Podemos ler em toda a grande mídia: os anarquistas fizeram todas as maldades que aconteceram no último mês em toda a Espanha.
por José Luis Carretero | 23/10/2019
O uso do monopólio da força pelo Estado sempre foi uma questão delicada. Além disso, é a narrativa legitimadora do sistema penal de um Estado que se define como democrático. Entendamos: abrir cabeças e encarcerar pessoas nem sempre é bem visto por todos os envolvidos. E muito menos em uma sociedade de classes.
O sistema penal que temos deve ser estruturado em torno de uma série de ideias centrais dos reformadores esclarecidos da Europa que queriam se libertar do poder absolutista do Antigo Regime. Isso implicava, no político, um sistema de divisão de poderes e eleição democrática dos representantes; e criminalmente, toda uma caixa de ferramentas de garantias cidadãs, criada para limitar o poder do Estado e de seus agentes, bem como a ideia central de que o próprio sistema penal tinha como objetivo a reintegração e humanização dos infratores, não sua pura aniquilação ou suplício (tortura pública, execução por meios especialmente impressionantes) que, na sociedade anterior, transformou a punição de crimes em manifestação pública de um poder que poderia gerar, como exemplo para toda a população, um sofrimento sem precedentes.
Assim, o Direito Penal da sociedade capitalista, que se definia como democrático, baseava-se em uma ideia principal: só atuaria, dada a sua enorme capacidade de prejudicar os direitos fundamentais dos envolvidos, diante das agressões mais graves contra bens jurídicos mais importante na sociedade.
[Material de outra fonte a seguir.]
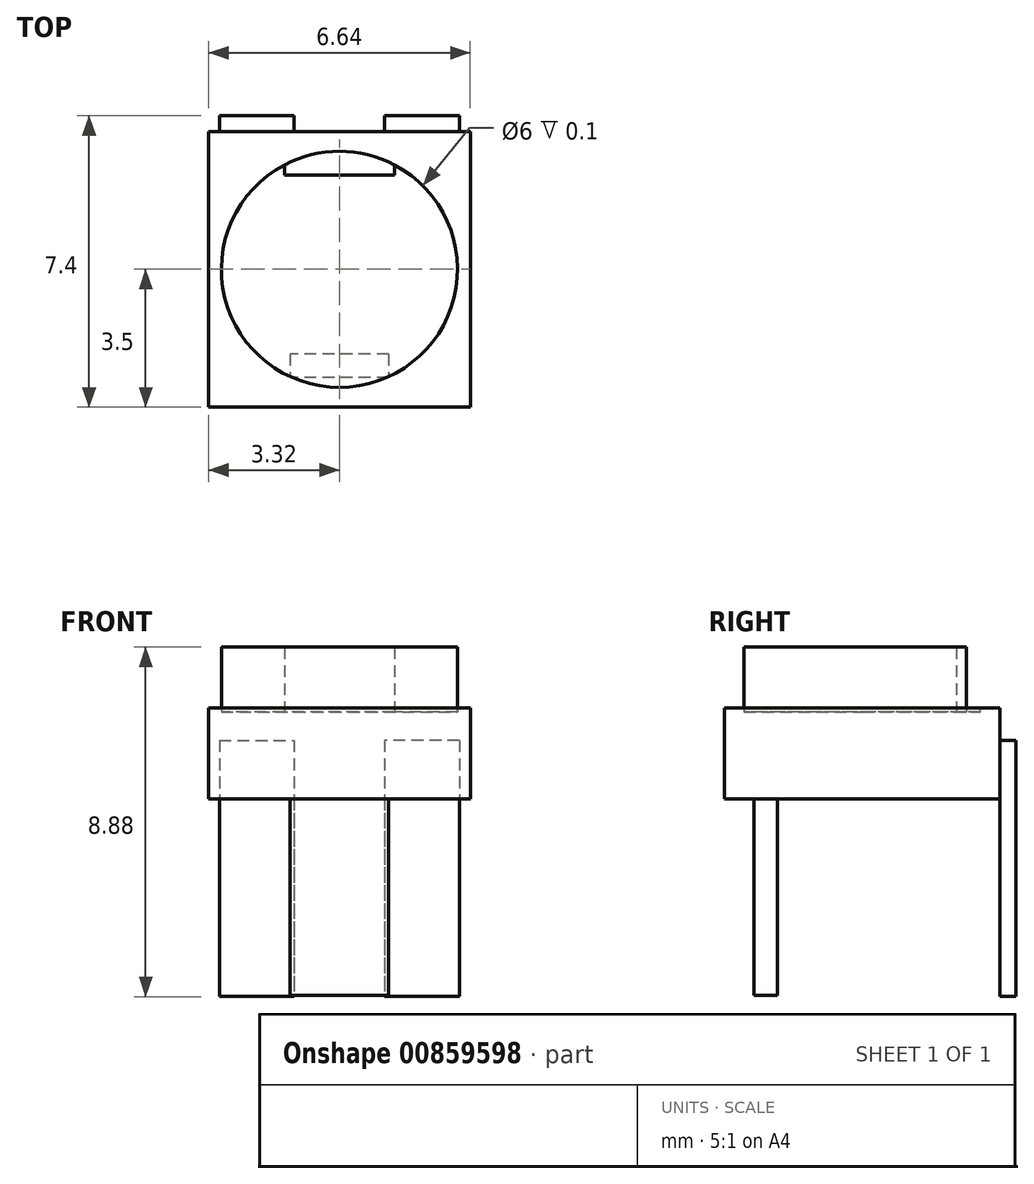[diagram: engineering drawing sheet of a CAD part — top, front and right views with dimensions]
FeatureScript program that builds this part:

O que eram essas agressões e esses bens, era algo que foi determinado de maneira rigorosa e limitada no correspondente Código Penal. E ali deviam tipificar, exclusivamente, atividades concretas. Nenhuma linha de pensamento (havia uma certa liberdade de expressão) ou participação em grupos sociais (falava-se da igualdade dos cidadãos como um valor).
Claro, estamos falando de tempos passados. De uma narrativa jurídica antiquada. Embora não sejamos muito claros quando realmente estava na moda nesta península, que passou de ditaduras a ditaduras e de reformas de ditadura a ditaduras reformadas, tantas vezes nos últimos séculos.
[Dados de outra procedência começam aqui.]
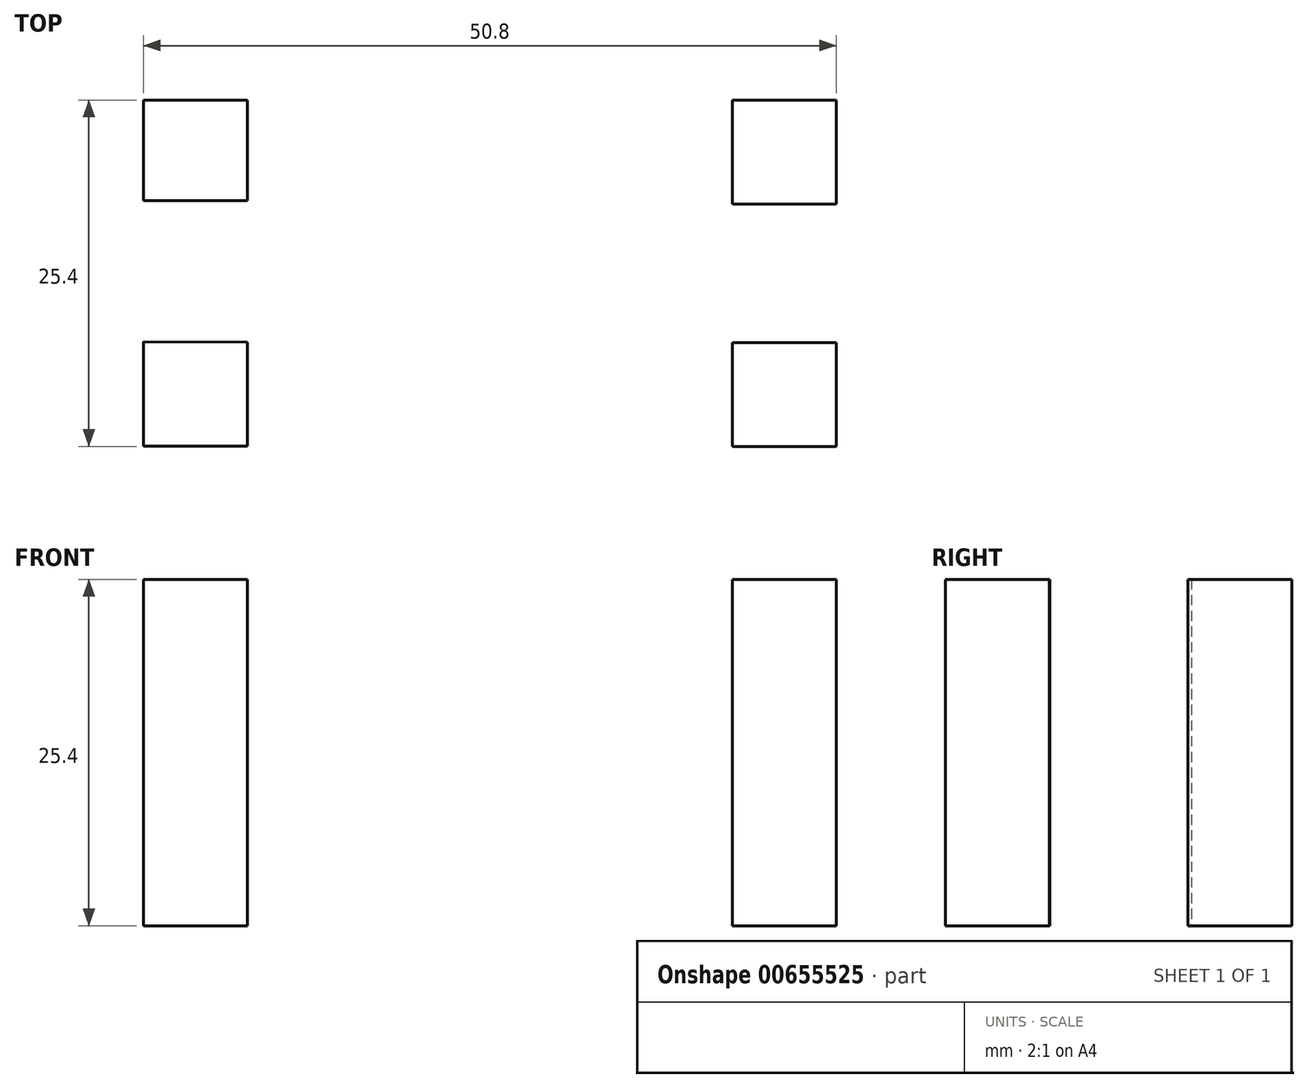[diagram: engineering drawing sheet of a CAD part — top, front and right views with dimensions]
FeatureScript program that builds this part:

A tendência brutal do novo Direito Penal neoliberal é, no entanto, o que tem sido denominado por juristas conhecidos como Raúl Zaffaroni, o “Direito Penal do inimigo”. Ou seja, longe de punir comportamentos específicos, tipificados anteriormente e já consumados, o que o atual sistema penal faz é identificar grupos sociais que possivelmente infratores e, como estamos, em nome da prevenção de comportamentos desviantes e da defesa avançada da ordem social, criminalizar o que essas pessoas fazem.
Não é, portanto, que o cidadão Fulanito tenha feito algo que foi previamente definido no Código Penal como crime, mas que existe um grupo de pessoas suspeitas que, um dia desses, fará algo que ainda não identificamos e isso será muito, muito ruim. Por isso, antes que esse dia chegue, precisamos estudar, monitorar e tipificar o que essas pessoas fazem como crime. Não perseguimos um comportamento específico. Nós perseguimos um inimigo.
E aqui vêm os anarquistas. Os anarquistas: o inimigo de hoje.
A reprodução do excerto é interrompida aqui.